62. La formation restreinte estime que les éléments précités rendent également nécessaire qu’une injonction soit prononcée. En outre, le ministère ayant indiqué lors de la séance qu’il n’entendait pas renoncer, y compris temporairement, à l’usage de drones équipés d’une caméra, le prononcé d’une injonction constitue la mesure appropriée pour l’amener à n’utiliser des drones à cet effet que lorsqu’un cadre légal l’y autorisant aura été adopté.

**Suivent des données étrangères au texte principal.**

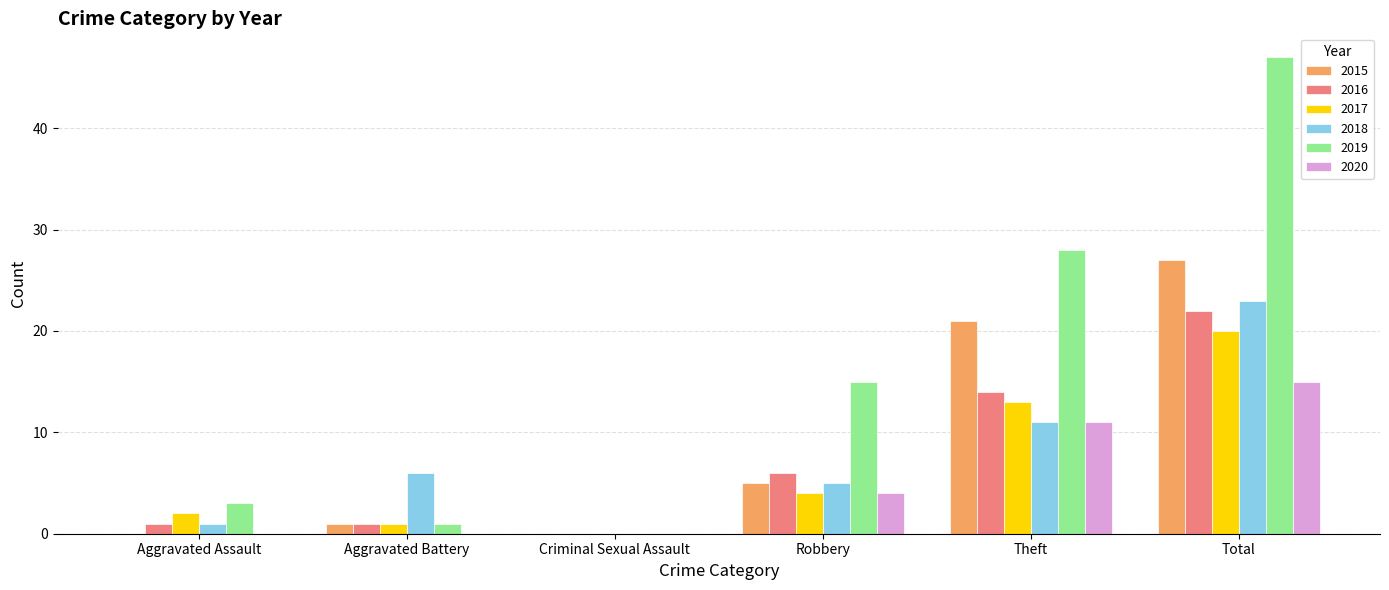

Between Aggravated Assault and Robbery, which series saw the biggest shift?

2019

63. Enfin, et pour les mêmes raisons, la formation restreinte estime nécessaire que sa décision soit rendue publique. Elle relève, sur ce point, que le public a démontré, au cours des derniers mois, un intérêt légitime pour les questions relatives au traitement de ses données à caractère personnel par l’État. La publicité d’une décision de sanction par l’autorité spécialement chargée de la protection des données à caractère personnel apparaît ainsi pleinement justifiée.

PAR CES MOTIFS

La formation restreinte de la CNIL, après en avoir délibéré, décide de :

· prononcer à l’encontre du ministère de l'intérieur un rappel à l’ordre pour les manquements aux articles 89, 90 et 104 de la loi Informatique et Libertés ;

· prononcer à l’encontre du ministère de l'intérieur une injonction de mettre en conformité les traitements visés avec les obligations résultant de l’article 87 de la loi Informatique et Libertés, et en particulier :

o pour les finalités relevant du titre III de la loi Informatique et Libertés, ne recourir à la captation de données à caractère personnel à partir de drones qu’après l’adoption d’un cadre normatif autorisant la mise en œuvre de traitements de telles données ;

· rendre publique, sur le site de la CNIL et sur le site de Légifrance, sa délibération, qui n’identifiera plus nommément le ministère à l’expiration d’un délai de deux ans à compter de sa publication.

Le président

Alexandre LINDEN

Cette décision est susceptible de faire l’objet d’un recours devant le Conseil d’État dans un délai de deux mois à compter de sa notification.